• [SELECTED EXCERPT]
'''

Gore's sojourn this week through the circus mirrors of medialand has been a strange trip, indeed. First he went on Good Morning America, where he gave a long synopsis of his new book, The Assault on Reason, arguing that the way news networks have trivialized the news has crippled the voters' ability to oversee a functioning democracy because, duh, they're perpetually uninformed and misinformed about "the big issues"... and then all Diane Sawyer could talk about was whether Al was going to run. She even asked him if he's dropped any weight yet. Classy!
Then Jack Shafer of Slate fame botches his hit job on the book by construing Gore's argument as Gore is against the news talking about anything but politics. The tenor of his article, the surprising and unprofessional bitterness of his sarcasm, in my opinion gives away the fact that he's a lot more interested in mauling Gore than addressing his argument on the merits, which explains what just has to be willful obtuseness to the former vice president's simple and painfully obvious point.
As Upton Sinclair once said, "It is difficult to get people to understand something when their salary depends upon them not understanding it."
As more proof that he's (willfully or otherwise) totally blind to Gore's point, he approvingly cites Maureen Dowd's recent column on Gore. Digby provides the necessary context and perspective to why that was such a telling choice of articles for him to cite, but suffice it to say, if MoDo's columns had any less substance in them, they'd float off the page and into the stratosphere, where all the hot air in them would undoubtedly contribute to global warming. A sample of the "journalism" Shafer points you to so that you can be informed on Gore's argument:
t’s no wonder Al Gore is a little touchy about his weight, what with everyone trying to read his fat cells like tea leaves to see if he’s going to run.
He was so determined to make his new book look weighty, in the this-treatise-belongs-on-the-shelf-between-Plato-and-Cato sense, rather than the double-chin-isn’t-quite-gone-yet sense, that he did something practically unheard of for a politician: He didn’t plaster his picture on the front.
“The Assault on Reason” looks more like the Beatles’ White Album than a screed against the tinny Texan who didn’t get as many votes in 2000.

'''

• [WORK ORDER A] According to the post about Al Gore's book tour, what is the title of Gore's new book?
• [WORK ORDER B] Please retype everything in the post about Al Gore's book tour from "Gore's sojourn this" down to "weight yet. Classy!", without changing a single character.
The records that follow have nothing to do with the post about Al Gore's book tour.

• [GIVEN DATA]
'''

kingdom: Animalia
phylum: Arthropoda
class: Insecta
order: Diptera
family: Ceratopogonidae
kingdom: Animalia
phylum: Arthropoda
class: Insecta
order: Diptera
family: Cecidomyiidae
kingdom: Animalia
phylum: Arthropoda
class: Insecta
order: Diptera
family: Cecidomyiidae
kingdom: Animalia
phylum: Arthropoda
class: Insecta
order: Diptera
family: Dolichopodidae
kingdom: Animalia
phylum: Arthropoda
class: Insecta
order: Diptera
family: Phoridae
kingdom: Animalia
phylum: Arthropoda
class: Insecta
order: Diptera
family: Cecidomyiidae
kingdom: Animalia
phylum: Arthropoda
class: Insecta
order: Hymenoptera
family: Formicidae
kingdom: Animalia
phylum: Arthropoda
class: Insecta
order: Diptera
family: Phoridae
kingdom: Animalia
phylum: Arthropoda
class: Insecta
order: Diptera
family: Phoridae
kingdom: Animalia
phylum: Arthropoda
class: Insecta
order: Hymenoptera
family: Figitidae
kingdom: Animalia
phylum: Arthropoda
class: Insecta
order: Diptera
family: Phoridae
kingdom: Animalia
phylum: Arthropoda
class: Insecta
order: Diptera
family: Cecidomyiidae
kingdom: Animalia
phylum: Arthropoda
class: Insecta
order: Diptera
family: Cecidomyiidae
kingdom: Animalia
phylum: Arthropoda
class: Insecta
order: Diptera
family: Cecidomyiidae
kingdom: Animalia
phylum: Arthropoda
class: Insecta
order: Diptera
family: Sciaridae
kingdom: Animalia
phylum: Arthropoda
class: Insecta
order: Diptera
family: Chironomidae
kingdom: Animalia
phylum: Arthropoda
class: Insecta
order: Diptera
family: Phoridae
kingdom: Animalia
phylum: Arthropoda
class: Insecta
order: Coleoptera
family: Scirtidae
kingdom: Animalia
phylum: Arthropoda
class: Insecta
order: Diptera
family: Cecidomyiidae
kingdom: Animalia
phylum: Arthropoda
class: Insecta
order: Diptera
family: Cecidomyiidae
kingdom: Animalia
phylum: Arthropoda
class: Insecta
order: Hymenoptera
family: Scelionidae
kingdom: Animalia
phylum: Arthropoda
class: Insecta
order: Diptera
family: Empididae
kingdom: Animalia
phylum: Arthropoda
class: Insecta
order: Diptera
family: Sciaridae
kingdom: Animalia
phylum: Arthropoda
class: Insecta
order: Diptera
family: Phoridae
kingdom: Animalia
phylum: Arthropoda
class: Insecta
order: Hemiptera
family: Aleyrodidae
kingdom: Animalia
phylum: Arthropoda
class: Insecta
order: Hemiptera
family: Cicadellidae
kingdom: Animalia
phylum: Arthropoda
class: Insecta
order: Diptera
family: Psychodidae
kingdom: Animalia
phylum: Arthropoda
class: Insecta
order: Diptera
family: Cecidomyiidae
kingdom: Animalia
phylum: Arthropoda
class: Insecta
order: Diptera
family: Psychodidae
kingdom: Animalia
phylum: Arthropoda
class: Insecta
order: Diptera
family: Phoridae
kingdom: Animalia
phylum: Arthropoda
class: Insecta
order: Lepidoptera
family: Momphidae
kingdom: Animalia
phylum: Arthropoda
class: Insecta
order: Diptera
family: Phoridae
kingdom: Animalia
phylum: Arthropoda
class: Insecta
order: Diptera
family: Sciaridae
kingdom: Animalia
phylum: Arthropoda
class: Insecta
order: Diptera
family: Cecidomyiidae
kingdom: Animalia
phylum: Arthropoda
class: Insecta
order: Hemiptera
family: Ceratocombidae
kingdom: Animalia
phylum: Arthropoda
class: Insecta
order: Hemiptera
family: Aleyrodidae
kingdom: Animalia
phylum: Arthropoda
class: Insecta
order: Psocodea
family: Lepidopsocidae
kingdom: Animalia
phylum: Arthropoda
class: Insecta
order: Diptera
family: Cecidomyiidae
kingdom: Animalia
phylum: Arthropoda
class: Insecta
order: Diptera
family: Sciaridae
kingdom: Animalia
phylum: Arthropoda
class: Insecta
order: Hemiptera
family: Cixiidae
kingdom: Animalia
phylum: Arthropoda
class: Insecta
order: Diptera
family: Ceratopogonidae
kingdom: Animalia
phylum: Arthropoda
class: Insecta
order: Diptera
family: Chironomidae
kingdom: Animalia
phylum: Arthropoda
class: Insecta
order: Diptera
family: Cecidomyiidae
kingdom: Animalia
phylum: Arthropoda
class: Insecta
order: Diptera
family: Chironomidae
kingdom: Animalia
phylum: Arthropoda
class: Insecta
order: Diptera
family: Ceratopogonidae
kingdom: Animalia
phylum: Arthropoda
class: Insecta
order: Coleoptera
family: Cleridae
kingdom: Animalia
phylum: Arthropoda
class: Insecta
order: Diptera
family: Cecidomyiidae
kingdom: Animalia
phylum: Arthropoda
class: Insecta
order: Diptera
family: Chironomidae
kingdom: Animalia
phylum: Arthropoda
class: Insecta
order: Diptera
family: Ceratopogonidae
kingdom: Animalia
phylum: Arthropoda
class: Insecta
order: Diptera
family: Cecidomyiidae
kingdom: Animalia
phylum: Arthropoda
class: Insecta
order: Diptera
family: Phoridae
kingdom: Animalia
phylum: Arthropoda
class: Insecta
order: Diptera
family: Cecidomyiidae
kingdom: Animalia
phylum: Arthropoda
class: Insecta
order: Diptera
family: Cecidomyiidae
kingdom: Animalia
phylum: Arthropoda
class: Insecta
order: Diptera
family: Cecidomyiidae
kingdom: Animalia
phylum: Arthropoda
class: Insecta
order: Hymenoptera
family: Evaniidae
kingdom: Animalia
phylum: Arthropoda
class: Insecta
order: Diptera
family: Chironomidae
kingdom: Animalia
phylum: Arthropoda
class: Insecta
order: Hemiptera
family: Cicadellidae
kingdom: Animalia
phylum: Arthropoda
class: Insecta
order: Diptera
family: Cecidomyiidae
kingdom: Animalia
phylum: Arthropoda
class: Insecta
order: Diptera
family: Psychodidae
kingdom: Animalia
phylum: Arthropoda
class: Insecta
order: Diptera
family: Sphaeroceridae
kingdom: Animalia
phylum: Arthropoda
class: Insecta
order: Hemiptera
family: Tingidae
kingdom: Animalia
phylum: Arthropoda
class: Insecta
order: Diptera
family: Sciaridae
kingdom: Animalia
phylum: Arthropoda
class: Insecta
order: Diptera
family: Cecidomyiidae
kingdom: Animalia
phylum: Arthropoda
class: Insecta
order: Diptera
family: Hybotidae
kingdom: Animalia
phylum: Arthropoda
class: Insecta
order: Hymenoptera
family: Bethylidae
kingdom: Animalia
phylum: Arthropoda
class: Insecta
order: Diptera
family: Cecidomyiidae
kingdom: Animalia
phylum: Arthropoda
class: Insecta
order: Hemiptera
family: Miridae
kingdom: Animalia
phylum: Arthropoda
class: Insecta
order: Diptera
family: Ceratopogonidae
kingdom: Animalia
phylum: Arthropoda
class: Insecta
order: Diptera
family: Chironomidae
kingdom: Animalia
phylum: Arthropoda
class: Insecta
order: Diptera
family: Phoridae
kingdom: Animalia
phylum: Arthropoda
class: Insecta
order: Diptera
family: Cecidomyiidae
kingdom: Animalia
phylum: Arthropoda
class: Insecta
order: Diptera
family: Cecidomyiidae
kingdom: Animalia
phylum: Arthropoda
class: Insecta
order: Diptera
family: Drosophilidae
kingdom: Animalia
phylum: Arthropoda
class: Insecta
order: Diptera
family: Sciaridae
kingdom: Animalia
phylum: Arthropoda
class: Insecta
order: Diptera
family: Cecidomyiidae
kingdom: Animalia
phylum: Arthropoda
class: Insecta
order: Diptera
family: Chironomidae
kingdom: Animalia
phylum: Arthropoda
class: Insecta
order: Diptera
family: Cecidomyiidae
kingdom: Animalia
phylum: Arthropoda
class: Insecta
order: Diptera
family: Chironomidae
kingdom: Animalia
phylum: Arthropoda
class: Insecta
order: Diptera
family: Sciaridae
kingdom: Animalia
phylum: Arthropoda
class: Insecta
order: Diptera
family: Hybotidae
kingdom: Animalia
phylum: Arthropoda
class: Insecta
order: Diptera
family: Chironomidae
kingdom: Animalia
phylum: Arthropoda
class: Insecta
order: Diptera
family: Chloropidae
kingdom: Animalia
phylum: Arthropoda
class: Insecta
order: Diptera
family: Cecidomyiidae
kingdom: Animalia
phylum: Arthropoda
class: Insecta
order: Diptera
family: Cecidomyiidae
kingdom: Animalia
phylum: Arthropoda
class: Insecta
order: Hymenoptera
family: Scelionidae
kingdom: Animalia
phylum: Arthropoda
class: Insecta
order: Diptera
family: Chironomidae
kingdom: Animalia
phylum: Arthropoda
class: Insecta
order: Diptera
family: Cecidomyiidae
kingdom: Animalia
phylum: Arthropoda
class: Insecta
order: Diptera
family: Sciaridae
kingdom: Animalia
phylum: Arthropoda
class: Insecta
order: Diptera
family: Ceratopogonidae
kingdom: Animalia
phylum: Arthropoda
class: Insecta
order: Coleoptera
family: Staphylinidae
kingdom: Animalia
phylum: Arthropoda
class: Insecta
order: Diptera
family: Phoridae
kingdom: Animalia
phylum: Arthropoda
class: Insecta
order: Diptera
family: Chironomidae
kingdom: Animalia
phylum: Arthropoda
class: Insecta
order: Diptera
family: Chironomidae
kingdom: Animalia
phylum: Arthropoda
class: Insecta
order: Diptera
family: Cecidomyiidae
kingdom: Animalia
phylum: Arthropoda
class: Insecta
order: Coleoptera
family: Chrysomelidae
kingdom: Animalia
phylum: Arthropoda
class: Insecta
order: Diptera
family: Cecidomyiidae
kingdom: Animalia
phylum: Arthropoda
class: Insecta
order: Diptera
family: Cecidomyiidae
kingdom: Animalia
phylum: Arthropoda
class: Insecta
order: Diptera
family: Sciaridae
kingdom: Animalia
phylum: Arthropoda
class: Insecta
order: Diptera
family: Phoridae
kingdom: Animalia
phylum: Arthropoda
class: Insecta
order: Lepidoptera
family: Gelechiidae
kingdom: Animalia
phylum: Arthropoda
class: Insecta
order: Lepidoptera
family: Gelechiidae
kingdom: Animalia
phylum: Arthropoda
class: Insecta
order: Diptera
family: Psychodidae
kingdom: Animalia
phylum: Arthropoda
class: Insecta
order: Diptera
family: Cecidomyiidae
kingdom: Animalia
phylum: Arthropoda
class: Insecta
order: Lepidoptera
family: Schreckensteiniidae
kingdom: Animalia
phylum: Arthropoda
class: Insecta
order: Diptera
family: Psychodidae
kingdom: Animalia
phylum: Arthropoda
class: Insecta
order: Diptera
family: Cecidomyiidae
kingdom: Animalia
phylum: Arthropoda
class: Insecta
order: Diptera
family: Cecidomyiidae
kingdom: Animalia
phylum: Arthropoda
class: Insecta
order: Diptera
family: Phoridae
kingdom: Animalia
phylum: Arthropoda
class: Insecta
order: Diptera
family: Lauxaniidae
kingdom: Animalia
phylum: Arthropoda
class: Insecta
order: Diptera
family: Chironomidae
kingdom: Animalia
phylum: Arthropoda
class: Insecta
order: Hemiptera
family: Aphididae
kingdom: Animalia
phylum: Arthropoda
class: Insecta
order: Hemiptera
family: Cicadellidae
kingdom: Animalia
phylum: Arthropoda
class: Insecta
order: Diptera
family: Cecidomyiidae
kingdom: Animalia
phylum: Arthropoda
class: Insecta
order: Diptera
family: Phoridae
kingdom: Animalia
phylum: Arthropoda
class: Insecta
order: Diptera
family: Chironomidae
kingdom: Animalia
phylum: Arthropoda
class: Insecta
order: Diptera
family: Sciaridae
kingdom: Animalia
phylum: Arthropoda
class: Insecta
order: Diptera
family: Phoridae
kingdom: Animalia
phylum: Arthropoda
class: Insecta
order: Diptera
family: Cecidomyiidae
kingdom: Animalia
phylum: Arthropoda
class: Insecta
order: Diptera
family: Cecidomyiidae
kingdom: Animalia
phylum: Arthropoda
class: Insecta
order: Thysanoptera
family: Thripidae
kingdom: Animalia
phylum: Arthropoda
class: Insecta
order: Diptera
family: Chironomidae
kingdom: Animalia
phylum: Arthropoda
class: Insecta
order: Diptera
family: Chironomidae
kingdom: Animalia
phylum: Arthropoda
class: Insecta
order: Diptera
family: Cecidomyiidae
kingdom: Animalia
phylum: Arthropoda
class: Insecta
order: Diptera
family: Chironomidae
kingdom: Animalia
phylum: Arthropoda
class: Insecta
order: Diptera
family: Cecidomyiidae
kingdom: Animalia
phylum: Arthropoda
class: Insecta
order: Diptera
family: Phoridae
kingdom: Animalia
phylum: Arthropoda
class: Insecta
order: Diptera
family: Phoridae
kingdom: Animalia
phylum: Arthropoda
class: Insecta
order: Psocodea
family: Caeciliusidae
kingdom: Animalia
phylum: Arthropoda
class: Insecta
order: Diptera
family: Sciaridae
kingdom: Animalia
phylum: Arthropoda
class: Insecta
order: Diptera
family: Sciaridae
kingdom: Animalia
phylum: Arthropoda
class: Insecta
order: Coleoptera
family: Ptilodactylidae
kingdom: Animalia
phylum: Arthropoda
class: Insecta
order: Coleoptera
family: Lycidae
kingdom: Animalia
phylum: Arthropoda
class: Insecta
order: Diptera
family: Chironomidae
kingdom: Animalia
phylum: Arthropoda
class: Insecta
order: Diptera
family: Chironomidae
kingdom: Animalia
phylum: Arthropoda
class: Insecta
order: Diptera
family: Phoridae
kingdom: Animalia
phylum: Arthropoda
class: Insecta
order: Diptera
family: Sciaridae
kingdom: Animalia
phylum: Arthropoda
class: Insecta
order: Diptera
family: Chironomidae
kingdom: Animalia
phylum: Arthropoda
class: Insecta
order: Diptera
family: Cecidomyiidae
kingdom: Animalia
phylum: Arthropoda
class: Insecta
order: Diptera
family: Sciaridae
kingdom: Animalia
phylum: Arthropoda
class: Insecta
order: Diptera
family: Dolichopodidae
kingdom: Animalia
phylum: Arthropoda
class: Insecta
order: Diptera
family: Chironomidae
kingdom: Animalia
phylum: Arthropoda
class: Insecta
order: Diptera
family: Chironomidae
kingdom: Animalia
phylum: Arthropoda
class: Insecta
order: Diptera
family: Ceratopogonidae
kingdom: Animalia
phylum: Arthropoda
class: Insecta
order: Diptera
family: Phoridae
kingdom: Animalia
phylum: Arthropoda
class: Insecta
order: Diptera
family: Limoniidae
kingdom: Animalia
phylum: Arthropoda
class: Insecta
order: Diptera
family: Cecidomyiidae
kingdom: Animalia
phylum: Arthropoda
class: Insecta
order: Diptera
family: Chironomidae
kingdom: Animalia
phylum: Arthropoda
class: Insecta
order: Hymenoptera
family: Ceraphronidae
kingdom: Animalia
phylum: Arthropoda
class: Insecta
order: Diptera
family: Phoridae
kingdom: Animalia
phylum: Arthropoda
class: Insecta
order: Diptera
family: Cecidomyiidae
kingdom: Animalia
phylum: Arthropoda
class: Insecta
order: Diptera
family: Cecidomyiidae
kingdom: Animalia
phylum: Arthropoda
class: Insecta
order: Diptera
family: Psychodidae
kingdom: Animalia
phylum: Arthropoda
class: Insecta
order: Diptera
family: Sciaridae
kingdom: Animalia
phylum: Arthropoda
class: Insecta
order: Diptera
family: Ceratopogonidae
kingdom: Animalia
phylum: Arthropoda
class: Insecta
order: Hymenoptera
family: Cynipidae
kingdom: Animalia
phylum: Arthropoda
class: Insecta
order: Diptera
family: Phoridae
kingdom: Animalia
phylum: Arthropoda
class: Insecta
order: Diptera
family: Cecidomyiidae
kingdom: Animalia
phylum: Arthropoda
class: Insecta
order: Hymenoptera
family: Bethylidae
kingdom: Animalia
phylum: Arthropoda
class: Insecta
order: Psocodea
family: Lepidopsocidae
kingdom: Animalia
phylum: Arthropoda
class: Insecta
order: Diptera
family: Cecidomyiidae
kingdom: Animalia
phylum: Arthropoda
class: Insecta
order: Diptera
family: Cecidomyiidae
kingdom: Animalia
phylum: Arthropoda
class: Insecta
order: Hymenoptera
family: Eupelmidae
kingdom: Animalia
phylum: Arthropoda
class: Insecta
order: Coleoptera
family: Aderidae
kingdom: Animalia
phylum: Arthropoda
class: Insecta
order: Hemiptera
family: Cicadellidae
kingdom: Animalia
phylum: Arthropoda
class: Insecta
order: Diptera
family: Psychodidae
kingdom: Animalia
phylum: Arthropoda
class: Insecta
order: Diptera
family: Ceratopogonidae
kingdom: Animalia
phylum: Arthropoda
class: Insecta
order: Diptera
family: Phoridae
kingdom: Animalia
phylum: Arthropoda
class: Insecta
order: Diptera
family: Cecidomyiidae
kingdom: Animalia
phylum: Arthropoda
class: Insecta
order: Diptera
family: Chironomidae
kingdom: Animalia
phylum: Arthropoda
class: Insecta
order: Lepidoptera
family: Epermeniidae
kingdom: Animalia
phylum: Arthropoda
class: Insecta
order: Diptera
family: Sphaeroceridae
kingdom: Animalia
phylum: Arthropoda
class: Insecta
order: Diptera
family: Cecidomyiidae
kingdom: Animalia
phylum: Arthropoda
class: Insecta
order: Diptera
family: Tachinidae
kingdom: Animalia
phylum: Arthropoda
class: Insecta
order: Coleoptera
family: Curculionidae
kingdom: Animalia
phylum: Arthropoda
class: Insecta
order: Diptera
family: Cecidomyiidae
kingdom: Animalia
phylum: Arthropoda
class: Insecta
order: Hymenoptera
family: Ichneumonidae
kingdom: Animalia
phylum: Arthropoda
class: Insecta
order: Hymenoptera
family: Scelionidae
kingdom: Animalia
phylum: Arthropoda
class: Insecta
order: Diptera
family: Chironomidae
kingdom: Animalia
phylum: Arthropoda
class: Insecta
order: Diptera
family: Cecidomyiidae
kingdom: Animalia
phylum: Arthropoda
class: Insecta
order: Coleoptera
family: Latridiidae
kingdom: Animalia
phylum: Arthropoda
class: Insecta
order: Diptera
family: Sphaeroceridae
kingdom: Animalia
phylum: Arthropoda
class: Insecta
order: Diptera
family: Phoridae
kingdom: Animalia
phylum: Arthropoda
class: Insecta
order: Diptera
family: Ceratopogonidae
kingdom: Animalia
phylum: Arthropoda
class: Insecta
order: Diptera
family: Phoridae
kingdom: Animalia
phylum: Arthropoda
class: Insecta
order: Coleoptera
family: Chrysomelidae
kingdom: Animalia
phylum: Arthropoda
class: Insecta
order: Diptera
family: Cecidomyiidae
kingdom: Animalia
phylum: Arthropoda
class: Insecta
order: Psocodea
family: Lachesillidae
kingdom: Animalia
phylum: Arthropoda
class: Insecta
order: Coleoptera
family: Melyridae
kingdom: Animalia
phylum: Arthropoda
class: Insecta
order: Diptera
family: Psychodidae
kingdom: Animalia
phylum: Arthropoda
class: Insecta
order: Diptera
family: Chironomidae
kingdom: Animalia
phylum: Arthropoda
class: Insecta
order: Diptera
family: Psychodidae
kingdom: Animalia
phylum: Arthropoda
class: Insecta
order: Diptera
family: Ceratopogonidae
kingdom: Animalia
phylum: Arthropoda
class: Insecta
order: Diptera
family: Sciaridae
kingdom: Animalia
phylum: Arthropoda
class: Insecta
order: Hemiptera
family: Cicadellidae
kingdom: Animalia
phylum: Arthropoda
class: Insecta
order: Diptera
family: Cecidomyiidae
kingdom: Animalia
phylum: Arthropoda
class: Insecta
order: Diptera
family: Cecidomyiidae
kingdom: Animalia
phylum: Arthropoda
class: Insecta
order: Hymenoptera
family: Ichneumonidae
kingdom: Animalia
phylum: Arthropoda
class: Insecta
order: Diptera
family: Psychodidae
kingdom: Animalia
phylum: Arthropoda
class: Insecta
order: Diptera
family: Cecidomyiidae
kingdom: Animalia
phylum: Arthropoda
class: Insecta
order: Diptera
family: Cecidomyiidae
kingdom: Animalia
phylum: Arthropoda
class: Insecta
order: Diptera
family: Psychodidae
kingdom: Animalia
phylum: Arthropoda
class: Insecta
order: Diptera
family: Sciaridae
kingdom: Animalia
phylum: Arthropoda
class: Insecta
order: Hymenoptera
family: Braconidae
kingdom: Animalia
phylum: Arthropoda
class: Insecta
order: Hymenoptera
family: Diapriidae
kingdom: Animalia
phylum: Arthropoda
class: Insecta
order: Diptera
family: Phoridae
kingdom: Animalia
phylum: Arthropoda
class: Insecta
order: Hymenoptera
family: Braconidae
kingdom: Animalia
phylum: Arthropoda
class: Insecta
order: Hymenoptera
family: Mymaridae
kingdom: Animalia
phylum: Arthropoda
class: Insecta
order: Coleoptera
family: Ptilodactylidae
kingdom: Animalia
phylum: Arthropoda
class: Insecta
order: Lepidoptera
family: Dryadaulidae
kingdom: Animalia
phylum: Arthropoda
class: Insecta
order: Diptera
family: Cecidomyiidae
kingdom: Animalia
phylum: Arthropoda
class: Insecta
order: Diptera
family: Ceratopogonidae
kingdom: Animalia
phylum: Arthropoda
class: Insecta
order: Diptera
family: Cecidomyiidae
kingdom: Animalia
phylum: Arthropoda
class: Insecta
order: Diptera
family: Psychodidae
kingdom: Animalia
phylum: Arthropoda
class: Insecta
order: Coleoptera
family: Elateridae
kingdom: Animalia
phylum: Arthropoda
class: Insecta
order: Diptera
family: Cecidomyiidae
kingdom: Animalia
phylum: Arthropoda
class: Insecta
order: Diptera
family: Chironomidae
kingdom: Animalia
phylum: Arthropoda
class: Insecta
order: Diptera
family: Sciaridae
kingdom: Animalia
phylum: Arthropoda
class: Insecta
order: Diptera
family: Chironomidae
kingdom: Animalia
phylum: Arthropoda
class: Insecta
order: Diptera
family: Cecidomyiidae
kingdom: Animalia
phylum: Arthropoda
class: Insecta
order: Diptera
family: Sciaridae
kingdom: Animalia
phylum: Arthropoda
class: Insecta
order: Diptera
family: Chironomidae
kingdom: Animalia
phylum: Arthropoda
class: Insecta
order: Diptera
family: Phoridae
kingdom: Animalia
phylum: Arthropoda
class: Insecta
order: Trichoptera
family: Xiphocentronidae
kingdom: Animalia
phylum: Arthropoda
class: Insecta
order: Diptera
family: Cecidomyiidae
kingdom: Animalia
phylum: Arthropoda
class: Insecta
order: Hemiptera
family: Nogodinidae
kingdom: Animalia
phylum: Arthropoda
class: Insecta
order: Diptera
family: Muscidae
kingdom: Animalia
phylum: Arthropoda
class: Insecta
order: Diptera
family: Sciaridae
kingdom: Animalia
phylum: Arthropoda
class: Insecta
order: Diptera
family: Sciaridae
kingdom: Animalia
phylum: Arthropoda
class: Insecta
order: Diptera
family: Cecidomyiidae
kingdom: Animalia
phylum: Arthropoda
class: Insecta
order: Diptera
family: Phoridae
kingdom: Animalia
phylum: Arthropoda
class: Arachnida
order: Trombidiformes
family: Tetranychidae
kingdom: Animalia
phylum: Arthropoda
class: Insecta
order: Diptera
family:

'''

• [TASK OUTPUT A] The Assault on Reason

• [TASK OUTPUT B]
Gore's sojourn this week through the circus mirrors of medialand has been a strange trip, indeed. First he went on Good Morning America, where he gave a long synopsis of his new book, The Assault on Reason, arguing that the way news networks have trivialized the news has crippled the voters' ability to oversee a functioning democracy because, duh, they're perpetually uninformed and misinformed about "the big issues"... and then all Diane Sawyer could talk about was whether Al was going to run. She even asked him if he's dropped any weight yet. Classy!